Use of different reference standards was found to contribute to the observed SE differences between different laboratory measurements but not to be the sole factor. Nonetheless, the differences observed from use of a different reference standard suggest that uncertainty in the reference standard calibration is a key factor in emissivity uncertainty in laboratory measurements. Regular calibration of the reference standards is recommended to reduce this uncertainty.

SE variability was comparatively lower for distilled water than for the artificial samples, with a mean emissivity of 0.962 ± 0.028 determined over the 2.5–14 μm spectral range. These uncertainties are larger than those observed in other studies but standard deviations were reduced to 0.008 when discounting measurements from one laboratory with a consistent negative bias (likely indicating inaccurate calibration of their reference standard). Other contributions to the SE differences included the method of calibration to reflectance, different incident angles and the placement of the sample and reference standards within the same setup. Regarding the setup at KCL, the primary laboratory used in this study, the measurements indicate that the comparative method of calibration was closer to the mean of all measurements. However consideration of the distilled water suggested instead improved performance using the substitution method and therefore further investigation is recommended.

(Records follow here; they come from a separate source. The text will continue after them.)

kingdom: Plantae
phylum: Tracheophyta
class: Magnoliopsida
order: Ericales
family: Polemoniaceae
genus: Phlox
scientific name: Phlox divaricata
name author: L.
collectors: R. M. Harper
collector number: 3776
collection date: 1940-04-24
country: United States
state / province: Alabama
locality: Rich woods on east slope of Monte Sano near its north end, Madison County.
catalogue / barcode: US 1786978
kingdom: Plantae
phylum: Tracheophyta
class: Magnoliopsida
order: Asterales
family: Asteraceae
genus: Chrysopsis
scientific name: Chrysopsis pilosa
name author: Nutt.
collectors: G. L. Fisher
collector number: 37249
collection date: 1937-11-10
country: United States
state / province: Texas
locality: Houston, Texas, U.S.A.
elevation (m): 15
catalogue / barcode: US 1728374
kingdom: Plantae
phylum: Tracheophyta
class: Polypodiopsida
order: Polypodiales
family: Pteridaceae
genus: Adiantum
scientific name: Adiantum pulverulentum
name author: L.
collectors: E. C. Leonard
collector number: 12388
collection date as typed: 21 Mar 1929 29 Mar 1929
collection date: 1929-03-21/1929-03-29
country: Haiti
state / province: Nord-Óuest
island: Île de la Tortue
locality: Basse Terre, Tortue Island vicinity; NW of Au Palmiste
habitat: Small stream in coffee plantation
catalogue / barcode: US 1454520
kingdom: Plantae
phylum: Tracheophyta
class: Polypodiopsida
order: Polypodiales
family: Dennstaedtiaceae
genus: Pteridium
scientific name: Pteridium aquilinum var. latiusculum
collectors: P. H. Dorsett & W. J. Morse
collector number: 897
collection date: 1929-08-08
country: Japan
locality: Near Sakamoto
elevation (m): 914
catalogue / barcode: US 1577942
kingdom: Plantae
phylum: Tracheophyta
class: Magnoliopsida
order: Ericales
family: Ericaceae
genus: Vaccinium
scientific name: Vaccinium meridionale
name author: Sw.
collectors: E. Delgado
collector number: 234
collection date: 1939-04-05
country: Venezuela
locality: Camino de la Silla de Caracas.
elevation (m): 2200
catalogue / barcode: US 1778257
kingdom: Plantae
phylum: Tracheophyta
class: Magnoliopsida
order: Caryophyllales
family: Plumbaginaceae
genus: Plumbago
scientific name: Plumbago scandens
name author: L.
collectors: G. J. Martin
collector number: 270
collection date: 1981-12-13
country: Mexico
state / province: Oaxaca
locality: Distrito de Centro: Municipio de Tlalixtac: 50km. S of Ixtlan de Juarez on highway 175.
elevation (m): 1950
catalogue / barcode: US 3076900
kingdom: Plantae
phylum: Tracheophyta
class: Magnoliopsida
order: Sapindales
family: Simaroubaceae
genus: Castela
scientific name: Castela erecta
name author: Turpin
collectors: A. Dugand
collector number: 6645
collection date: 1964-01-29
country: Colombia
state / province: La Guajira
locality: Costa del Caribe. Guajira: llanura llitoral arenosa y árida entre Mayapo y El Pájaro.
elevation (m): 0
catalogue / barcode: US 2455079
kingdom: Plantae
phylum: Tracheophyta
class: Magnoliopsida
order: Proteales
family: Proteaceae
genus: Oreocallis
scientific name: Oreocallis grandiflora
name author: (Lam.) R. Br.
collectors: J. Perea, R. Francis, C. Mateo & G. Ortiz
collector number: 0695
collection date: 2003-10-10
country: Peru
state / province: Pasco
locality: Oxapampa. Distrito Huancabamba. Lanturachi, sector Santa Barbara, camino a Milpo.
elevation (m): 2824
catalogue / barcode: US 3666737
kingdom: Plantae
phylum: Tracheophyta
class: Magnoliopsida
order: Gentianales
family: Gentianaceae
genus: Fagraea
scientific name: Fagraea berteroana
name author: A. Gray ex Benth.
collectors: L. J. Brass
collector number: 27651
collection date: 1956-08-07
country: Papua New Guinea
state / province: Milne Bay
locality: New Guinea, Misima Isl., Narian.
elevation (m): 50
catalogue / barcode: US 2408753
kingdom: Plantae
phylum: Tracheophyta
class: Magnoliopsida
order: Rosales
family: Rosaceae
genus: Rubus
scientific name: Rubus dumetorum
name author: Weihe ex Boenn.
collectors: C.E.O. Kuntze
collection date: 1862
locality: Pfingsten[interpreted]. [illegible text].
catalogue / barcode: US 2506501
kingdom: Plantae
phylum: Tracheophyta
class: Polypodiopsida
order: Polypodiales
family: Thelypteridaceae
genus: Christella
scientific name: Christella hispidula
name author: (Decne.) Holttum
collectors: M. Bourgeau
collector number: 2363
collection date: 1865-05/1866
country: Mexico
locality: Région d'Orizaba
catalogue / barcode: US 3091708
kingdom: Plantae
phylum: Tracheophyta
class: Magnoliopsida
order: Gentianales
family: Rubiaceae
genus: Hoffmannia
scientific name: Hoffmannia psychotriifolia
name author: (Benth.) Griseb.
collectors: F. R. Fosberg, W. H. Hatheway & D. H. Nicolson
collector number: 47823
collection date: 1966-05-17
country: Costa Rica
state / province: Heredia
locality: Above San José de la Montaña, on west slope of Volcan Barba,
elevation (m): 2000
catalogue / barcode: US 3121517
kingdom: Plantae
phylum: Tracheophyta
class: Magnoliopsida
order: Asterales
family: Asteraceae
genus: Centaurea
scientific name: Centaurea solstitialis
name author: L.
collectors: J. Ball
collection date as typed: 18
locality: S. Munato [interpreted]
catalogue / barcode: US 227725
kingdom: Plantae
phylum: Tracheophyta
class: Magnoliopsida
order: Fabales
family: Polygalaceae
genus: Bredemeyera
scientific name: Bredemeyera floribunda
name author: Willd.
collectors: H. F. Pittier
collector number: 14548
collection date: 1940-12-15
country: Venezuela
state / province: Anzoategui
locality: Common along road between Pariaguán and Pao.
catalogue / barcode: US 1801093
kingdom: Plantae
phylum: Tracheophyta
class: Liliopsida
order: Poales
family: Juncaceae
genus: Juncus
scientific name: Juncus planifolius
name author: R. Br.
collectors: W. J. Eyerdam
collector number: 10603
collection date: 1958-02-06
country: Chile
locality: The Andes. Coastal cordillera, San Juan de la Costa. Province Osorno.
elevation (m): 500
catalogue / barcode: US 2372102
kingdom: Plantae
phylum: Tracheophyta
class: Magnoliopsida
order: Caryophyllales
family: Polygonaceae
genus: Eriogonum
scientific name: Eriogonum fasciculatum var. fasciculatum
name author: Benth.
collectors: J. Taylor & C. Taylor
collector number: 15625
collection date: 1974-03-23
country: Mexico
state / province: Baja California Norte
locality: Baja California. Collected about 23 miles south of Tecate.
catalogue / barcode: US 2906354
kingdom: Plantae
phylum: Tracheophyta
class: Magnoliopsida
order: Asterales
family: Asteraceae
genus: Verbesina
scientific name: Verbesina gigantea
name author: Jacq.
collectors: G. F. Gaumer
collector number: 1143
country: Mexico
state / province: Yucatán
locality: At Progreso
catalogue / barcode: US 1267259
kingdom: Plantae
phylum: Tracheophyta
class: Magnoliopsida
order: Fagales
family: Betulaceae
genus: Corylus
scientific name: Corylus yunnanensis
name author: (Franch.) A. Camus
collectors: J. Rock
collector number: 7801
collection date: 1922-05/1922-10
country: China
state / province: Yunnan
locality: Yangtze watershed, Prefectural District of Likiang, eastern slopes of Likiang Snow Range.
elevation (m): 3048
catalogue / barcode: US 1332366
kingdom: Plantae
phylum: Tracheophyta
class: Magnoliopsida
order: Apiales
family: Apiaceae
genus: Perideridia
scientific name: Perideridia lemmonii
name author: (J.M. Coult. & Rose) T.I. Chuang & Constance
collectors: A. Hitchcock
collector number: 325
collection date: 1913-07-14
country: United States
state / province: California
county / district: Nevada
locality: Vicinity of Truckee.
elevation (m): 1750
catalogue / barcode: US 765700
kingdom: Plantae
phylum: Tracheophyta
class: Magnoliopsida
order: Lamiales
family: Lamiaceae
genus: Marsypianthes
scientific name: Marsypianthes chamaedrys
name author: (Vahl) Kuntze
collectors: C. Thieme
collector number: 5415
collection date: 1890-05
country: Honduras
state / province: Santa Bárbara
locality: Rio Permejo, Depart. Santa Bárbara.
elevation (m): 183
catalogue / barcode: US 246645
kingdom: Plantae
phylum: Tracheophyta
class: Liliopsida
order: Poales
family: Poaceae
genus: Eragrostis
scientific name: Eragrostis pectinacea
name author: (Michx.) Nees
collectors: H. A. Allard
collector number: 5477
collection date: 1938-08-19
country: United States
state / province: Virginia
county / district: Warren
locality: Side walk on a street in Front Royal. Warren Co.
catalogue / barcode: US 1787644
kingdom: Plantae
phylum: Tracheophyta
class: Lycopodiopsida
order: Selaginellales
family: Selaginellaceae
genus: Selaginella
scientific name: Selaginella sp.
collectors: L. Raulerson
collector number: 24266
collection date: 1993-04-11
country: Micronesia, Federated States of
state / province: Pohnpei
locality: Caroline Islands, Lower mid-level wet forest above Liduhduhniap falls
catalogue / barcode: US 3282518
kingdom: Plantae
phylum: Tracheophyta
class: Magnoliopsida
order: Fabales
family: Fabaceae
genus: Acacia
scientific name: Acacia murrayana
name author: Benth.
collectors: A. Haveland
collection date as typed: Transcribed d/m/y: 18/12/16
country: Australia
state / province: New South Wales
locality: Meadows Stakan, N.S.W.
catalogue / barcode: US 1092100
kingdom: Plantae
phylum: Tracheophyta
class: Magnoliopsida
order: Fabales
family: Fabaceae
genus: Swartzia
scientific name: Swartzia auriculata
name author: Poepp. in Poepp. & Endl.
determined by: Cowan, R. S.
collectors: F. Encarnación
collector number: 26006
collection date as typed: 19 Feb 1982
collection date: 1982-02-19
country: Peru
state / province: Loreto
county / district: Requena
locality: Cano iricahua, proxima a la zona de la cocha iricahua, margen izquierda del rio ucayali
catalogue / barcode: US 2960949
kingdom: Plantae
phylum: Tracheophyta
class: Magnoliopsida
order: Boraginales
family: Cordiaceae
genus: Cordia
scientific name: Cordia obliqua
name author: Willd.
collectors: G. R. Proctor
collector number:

The impact of the determined spectral emissivity differences on LST retrieval was evaluated by considering a typical mid-latitude summer scene with the surface emissivities set to the sample emissivities convolved to the ASTER TIR bands. With Sample 2 (the diffuse sample) considered more representative of natural surfaces than Sample 1, use of the three samples in this simulation provided LST error estimates over diffuse surfaces, over an extreme case of 100% specular surfaces and over water bodies. Calculated LSTs using the convolved artificial sample emissivities ranged by over 3.5 K in each band, with a maximum difference of 17.8 K (Sample 1, Band 13). The range of the LSTs calculated using distilled water spectra convolved to the ASTER TIR bands (and thus an error estimate for retrieval of LST over water bodies) was lower, but still around 2.5 K. The variability of the artificial samples and the distilled water emissivities measured at different laboratories would therefore result in uncertainties in LST estimates that exceeded the target accuracy requirements for satellite observations of land surface temperature, even without considering contributions from atmospheric effects.

Overall, our findings highlight the need for the infrared spectroscopic community to work towards standardized and interlaboratory comparable results, with regular calibration of reflectance standards and the laboratory setup against SI traceable standards.